Никто, конечно, этого тогда не знал, но и без того выступление повергло аудиторию в шок. Уже первая фраза насторожила. «Мы провели съезд партии, — сказал Сталин, — он прошел хорошо, и может показаться, что у нас существует полное единство. Однако у нас нет такого единства». По свидетельству очевидца, писателя Константина Симонова, Сталин говорил без бумажки, внимательно, цепко и как-то тяжело вглядываясь в зал. Сам Симонов, кандидат в члены ЦК, признает, что до конца не понимал, что происходит, только чувствовал в словах вождя не лишенную трагической подоплеки тревогу. Вскоре Сталин стал раскрывать скобки. «Есть несогласие с нашими решениями, зачем мы расширили состав ЦК. Но разве не ясно, что мы — старики, все перемрем, и нужно подумать, кому вручить эстафету». Дальше, больше. «Мы освободили от обязанностей министров Молотова, Кагановича, Ворошилова и других. работа министра — мужицкая работа, она требует конкретных знаний и здоровья». Зал впал в оцепенение. Ближайшие верные соратники Хозяина на поверку не обладают ни силами, ни знаниями...

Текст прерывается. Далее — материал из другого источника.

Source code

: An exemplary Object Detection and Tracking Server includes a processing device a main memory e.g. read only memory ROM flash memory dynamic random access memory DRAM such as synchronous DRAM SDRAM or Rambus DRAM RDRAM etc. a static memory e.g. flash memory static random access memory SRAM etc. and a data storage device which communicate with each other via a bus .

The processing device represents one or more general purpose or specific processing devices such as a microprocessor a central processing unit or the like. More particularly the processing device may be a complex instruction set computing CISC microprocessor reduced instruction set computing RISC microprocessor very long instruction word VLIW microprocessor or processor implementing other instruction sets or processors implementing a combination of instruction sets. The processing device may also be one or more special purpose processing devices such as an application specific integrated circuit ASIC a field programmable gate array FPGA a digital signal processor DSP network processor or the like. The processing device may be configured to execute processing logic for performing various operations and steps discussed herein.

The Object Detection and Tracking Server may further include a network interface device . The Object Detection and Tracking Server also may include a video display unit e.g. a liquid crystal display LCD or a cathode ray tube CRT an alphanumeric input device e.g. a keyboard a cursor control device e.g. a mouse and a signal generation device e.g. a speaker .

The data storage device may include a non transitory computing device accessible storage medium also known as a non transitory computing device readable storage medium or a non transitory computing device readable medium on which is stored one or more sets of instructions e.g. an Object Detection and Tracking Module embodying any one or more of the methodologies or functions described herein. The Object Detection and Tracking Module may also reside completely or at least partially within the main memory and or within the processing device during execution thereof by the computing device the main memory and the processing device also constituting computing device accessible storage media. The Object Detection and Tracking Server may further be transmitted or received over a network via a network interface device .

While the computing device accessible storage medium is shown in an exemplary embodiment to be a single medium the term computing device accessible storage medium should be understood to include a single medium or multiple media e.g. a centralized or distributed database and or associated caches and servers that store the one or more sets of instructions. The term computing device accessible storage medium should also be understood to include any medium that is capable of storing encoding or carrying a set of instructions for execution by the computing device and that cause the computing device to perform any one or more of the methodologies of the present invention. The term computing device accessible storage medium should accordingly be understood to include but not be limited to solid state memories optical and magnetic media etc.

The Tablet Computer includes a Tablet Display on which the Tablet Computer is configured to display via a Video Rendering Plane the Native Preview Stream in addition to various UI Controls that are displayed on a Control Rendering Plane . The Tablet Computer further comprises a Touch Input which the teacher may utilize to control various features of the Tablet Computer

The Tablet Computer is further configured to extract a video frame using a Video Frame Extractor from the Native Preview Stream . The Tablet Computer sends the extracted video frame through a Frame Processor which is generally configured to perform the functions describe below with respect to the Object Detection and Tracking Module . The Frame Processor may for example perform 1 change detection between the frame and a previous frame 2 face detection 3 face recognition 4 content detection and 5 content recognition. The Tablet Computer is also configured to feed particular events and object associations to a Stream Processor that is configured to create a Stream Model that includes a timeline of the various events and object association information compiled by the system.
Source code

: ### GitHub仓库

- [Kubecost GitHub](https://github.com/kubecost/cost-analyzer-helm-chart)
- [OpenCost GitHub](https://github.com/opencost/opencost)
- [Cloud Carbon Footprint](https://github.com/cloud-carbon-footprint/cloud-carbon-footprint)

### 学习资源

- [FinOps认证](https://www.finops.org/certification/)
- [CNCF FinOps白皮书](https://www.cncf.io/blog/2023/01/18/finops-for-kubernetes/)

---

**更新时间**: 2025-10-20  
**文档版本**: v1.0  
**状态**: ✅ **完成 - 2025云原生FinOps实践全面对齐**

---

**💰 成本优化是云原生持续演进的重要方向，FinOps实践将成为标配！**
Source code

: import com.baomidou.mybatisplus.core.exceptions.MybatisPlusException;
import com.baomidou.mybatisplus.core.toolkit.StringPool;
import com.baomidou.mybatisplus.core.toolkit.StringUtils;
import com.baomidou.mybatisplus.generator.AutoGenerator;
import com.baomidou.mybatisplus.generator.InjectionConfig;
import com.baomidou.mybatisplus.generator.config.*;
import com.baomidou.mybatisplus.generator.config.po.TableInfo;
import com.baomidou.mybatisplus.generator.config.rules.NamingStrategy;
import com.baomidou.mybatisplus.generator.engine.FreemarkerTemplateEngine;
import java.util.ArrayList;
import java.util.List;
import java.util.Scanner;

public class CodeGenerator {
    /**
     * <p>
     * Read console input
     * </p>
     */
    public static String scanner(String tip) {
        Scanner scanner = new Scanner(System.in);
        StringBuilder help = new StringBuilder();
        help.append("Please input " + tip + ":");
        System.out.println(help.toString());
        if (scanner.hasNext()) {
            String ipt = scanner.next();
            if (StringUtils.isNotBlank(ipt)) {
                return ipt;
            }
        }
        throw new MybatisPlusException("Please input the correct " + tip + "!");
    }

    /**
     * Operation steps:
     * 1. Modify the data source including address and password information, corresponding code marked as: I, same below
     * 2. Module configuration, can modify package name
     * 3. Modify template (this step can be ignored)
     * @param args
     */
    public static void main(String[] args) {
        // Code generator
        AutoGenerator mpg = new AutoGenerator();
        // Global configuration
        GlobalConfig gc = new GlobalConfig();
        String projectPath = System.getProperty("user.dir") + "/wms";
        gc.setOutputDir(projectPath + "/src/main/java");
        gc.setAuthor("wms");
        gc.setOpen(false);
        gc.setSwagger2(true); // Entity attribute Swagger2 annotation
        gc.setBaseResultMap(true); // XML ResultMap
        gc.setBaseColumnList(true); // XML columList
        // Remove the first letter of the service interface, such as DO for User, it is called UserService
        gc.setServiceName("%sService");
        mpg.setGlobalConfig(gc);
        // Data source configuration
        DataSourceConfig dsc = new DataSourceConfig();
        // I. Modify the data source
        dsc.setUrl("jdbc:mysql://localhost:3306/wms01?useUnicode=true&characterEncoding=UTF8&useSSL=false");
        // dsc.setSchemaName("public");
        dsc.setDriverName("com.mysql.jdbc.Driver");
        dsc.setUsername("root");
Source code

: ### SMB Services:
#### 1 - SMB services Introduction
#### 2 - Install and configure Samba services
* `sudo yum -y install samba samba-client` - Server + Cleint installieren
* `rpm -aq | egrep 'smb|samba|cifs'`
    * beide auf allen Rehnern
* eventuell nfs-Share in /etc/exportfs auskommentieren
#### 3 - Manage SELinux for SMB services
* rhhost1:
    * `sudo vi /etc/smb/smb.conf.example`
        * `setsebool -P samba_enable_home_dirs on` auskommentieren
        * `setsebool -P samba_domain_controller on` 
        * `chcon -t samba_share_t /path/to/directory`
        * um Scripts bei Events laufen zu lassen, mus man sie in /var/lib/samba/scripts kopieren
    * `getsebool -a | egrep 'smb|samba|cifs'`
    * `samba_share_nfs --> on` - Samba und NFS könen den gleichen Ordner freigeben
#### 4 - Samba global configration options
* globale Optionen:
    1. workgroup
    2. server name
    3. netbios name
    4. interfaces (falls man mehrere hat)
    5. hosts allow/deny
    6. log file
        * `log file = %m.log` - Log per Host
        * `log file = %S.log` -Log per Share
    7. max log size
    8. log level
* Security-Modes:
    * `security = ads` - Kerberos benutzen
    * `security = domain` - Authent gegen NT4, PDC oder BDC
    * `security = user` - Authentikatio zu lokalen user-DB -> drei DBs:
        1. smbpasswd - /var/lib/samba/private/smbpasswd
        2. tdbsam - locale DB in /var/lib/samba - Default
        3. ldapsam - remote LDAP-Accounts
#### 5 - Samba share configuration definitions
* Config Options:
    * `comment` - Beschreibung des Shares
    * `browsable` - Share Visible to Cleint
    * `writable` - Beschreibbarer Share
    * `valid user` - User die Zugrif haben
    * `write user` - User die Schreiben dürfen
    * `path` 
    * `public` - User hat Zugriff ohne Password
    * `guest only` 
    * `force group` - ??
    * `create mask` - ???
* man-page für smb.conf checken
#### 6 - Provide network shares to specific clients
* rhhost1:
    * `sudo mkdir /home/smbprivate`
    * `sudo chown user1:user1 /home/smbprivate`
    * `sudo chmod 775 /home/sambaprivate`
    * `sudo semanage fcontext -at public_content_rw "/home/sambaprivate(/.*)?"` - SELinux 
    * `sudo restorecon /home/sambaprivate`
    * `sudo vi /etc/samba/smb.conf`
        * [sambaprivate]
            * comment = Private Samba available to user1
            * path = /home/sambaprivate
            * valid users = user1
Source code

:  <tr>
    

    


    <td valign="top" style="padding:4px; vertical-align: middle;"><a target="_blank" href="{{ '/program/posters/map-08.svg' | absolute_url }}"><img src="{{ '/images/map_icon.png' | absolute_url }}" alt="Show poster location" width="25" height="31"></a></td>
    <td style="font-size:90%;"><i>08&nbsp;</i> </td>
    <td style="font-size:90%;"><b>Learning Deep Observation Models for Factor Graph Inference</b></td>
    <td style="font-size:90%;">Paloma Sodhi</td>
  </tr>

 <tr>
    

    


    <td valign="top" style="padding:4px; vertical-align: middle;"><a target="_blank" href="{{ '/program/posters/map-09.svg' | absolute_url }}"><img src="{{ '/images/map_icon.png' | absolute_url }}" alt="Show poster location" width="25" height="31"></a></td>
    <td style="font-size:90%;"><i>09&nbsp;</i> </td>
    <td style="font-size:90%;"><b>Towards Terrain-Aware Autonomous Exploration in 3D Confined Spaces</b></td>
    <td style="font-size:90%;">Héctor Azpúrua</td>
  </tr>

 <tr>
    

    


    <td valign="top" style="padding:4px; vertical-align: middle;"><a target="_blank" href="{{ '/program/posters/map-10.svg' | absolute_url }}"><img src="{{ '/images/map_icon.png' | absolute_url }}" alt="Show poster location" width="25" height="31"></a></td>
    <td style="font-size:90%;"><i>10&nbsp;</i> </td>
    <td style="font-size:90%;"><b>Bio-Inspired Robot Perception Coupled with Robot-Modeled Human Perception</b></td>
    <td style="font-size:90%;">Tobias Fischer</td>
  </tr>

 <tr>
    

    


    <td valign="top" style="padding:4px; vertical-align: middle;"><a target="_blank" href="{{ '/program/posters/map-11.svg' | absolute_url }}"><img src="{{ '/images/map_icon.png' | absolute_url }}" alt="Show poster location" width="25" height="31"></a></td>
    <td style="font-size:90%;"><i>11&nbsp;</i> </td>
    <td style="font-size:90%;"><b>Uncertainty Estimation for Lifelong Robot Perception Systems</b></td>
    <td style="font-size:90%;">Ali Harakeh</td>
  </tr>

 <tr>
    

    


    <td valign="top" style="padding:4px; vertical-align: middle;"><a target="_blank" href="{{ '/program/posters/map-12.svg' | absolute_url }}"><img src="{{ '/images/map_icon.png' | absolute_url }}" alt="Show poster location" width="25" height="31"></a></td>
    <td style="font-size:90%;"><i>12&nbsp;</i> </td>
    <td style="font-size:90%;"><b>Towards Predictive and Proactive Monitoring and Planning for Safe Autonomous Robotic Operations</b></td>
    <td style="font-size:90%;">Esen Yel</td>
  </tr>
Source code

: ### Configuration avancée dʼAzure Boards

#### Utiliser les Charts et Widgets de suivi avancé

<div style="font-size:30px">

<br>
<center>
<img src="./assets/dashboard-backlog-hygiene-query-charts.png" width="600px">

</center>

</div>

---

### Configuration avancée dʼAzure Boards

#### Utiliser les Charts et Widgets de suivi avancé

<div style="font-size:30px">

Тут Сталин начал, буквально, «клеймить» Вячеслава Михайловича Молотова. Оказывается. он дал согласие на издание у нас в стране иностранных буржуазных газет и журналов, а еще предложил сделать Крым еврейской автономией. А жена Молотова, Полина Жемчужина, разоблачена как сионистский шпион. Но «какая-то невидимая нить соединяет Политбюро с супругой Молотова и ее друзьями — Голдой Меир и прочими сотрудниками посольства США». Потом убийственной персональной критике подверглись Маленков и Микоян. В общем, у всех сидевших в Президиуме — по словам Симонова, были «окаменевшие. неподвижные лица...» Но самый большой удар по нервам Сталин нанес в конце. «Я прошу освободить меня от должности Генерального секретаря ЦК». Нет, нельзя — закричали в зале. Маленков, может быть, почувствовавший, что это все-таки проверка на верность — вскочил с места: «Товарищи, мы должны единодушно просить нашего вождя и учителя быть и впредь во главе». Его слова утонули в буре аплодисментов, но Сталин был непреклонен. «На Пленуме не нужны аплодисменты. Нужно решать вопросы без эмоций. Прошу освободить меня заодно и от обязанностей Председателя Совета Министров. Я уже стар. бумажек не читаю. Так что изберите себе другого секретаря».
Вот, что это было? Игра в кошки-мышки? Или, действительно, проверка? Но не на верноподданство, а, наоборот, на самостоятельность и ответственность со стороны тех самых — новых молодых партийных назначенцев, членов Президиума ЦК из поколения Суслова, Косыгина, Брежнева. Никто уже наверняка об этом не узнает. Это выступление Сталина, конечно же, опубликовано не было, потом выяснится, что и стенограммы Пленума не сохранилось. Так что судить приходится по субъективным свидетельствам очевидцев, того же Константина Симонова.